# AutoML Regressor

This is a component that trains an AutoML Regressor model using [sklearn](https://github.com/automl/auto-sklearn). 
<br>
auto-sklearn is an automated machine learning toolkit and a drop-in replacement for a scikit-learn estimator.

This notebook shows:
- how to use SDK to load the dataset and save a model.
- how to receive parameters from the platform.

In [None]:
dataset = "boston" #@param {type:"string"}
target = "medv" #@param {type:"string"}
experiment_id = "6db0fff7-ba9d-4f64-8cbe-9a31bd8b3644" #@param {type:"string"}
duration = 60 #@param {type:"integer"}

## Load dataset

Import and put the whole dataset in a pandas.DataFrame.

In [None]:
from platiagro import load_dataset

df = load_dataset(name=dataset)
X = df.drop(target, axis=1).to_numpy()
y = df[target].to_numpy()

## Load metadata
In this context, metadata means information about the dataset.<br>
For example, below we get the feature type for each column in the dataset. (eg. categorical, numerical, or datetime)

In [None]:
from platiagro import load_metadata
from platiagro.featuretypes import infer_featuretypes

try:
    metadata = load_metadata(name=dataset)
    featuretypes = metadata["featuretypes"]
except KeyError:
    featuretypes = infer_featuretypes(df)

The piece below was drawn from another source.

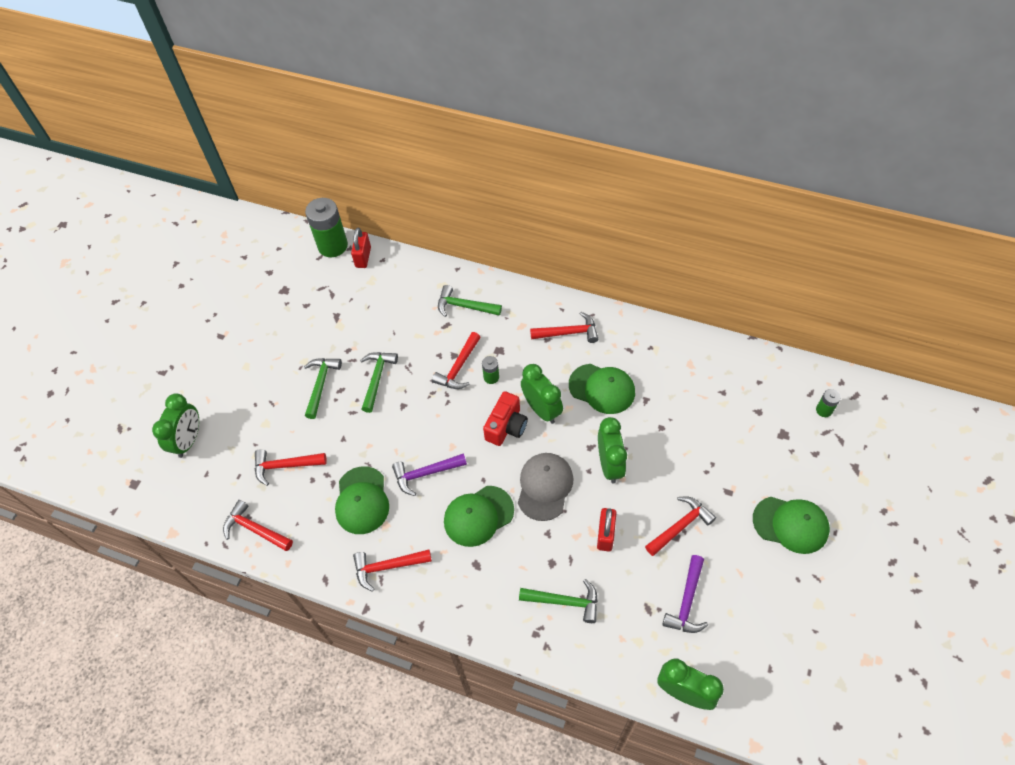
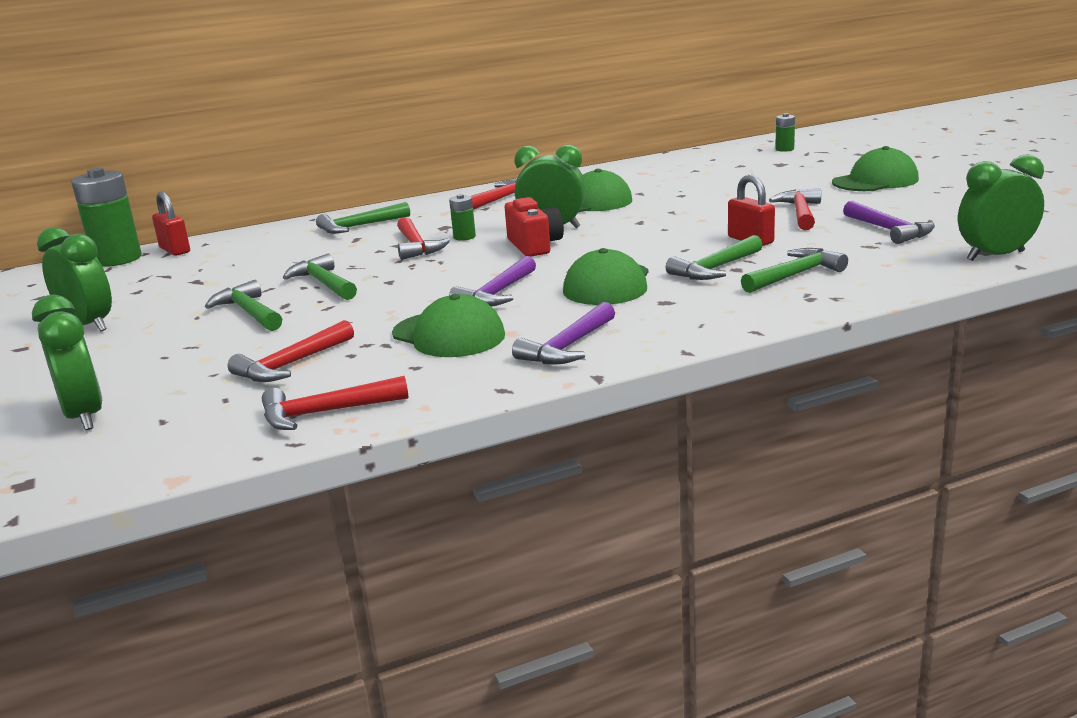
camera: 45 degrees left, 35 degrees down
red hammer [353,549,432,592] -> purple hammer [512,302,615,364]
grey cap [518,453,574,521] -> none
green clock [598,417,627,484] -> green clock moved to [37,227,112,332]
none -> green hammer [666,235,763,280]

## Encode categorical features

Many machine learning algorithms cannot operate on categorical data directly. They require all input variables and output variables to be numeric.<br>
This means that categorical data must be converted to a numerical form.<br>
The features are converted to ordinal integers. This results in a single column of integers (0 to n_categories - 1) per feature.

In [None]:
from platiagro.featuretypes import CATEGORICAL
from sklearn.preprocessing import OrdinalEncoder

target_idx = df.columns.tolist().index(target)
# selects the categorical features
categorical_idxs = [idx for idx, ft in enumerate(featuretypes) if ft == CATEGORICAL and idx != target_idx]
feature_encoder = OrdinalEncoder()

if len(categorical_idxs) > 0:
    X[:, categorical_idxs] = feature_encoder.fit_transform(X[:, categorical_idxs])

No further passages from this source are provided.